Comment Letter
File No
Regulatory Notice 2020-002
Samuel B. Edwards, PIABA President, 2020
Jennifer Piorko Mitchell, Office of the Corporate Secretary, FINRA

February 26, 2020

email to:

Ms. Jennifer Piorko Mitchell
Office of the Corporate Secretary FINRA
1735 K. Street, NW
Washington, D.C. 20006‐1506

Re: FINRA Regulatory Notice 20‐02; Comment on the Effectiveness and Efficiency of Its Reporting Requirements Rule

Dear Ms. Piorko Mitchell:

I write on behalf of the Public Investors Arbitration Bar Association (“PIABA”), an international bar association comprised of attorneys who represent investors in securities arbitrations. Since its formation in 1990, PIABA has promoted the interests of the public investor in all securities and commodities arbitration forums, while also advocating for public education regarding investment fraud and industry misconduct. Our members and their clients have a strong interest in rules promulgated by the Financial Industry Regulatory Authority (“FINRA”) relating to both investor protection and disclosure. As such, PIABA frequently comments upon proposed rule changes and retrospective rule reviews (like the instant one) in order to protect the rights and ensure fair treatment of the investing public.

PIABA submits this comment because the bar association believes strongly that member firms’ reporting requirements should be strengthened so that the investing public has fair and accurate information about their financial advisors and brokerage firms. In particular, PIABA supports any changes to Rule 4530 that provide better, more thorough and complete reporting of events to FINRA’s Central Registration Depository (“CRD”), which in turn can be disclosed to the public through tools like BrokerCheck.
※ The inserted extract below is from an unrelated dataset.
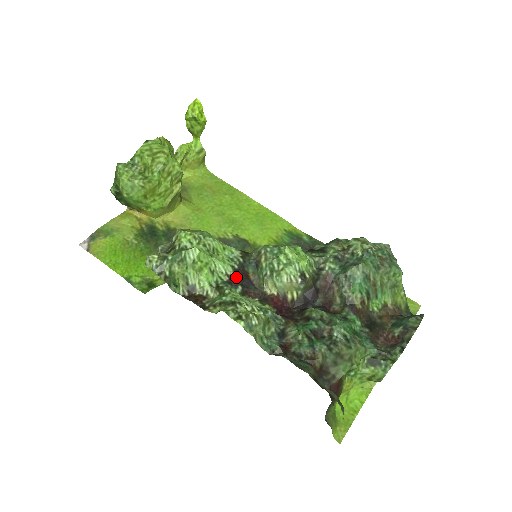
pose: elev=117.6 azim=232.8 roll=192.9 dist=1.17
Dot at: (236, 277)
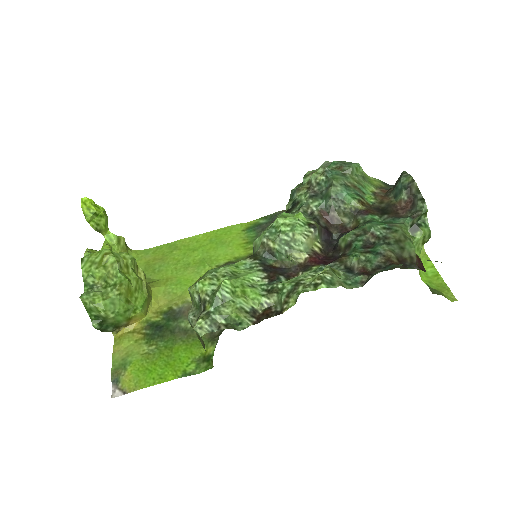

In June 2015, FINRA launched a national advertising campaign touting the ease and importance of using FINRA’s BrokerCheck. PIABA agrees that BrokerCheck can be an important tool, because it can allow investors to access information about their advisor’s securities licenses, employment history, as well as their history (or lack thereof) of customer complaints, civil proceedings or liens, and financial issues (like liens or bankruptcies). BrokerCheck gets its information from the CRD, but some of the information contained in the CRD is not reported on BrokerCheck.

PIABA supports any rules that make more effective and accurate reporting on BrokerCheck. The investing public should be able to rely on BrokerCheck to vet their financial advisors, but only if such information is accurate and meaningful. PIABA has previously highlighted issues with BrokerCheck in a report in 2014, as well as an update on that report in October 2016. The report and its update identify categories of information that are reported to the CRD but are not available on BrokerCheck. The report also recognized instances where BrokerCheck’s information was incomplete, unreliable, and even false at times. FINRA must fix these issues to make BrokerCheck more reliable and, in turn, to better protect the investing public.

Additionally, PIABA continues to have great concerns given the epidemic of advisors having customer complaints routinely expunged from their records. While FINRA has recently suggested some rule changes, nothing significant has changed in the last several years. From 2016 to 2018, advisors were having complaints expunged in 81% of cases, even though FINRA deems that expungement should only be granted in “extraordinary” circumstances. When hundreds, if not thousands, of customer complaints are being expunged from the BrokerCheck system every year, customers can no longer rely on the information on BrokerCheck.

In summary, PIABA supports any revision of the rules that raises standards for reporting requirements. PIABA supports revisions that provide more fair and accurate information to FINRA (and then the investing public via BrokerCheck), but FINRA must take further steps to enhance BrokerCheck and curb the abuses of the expungement process.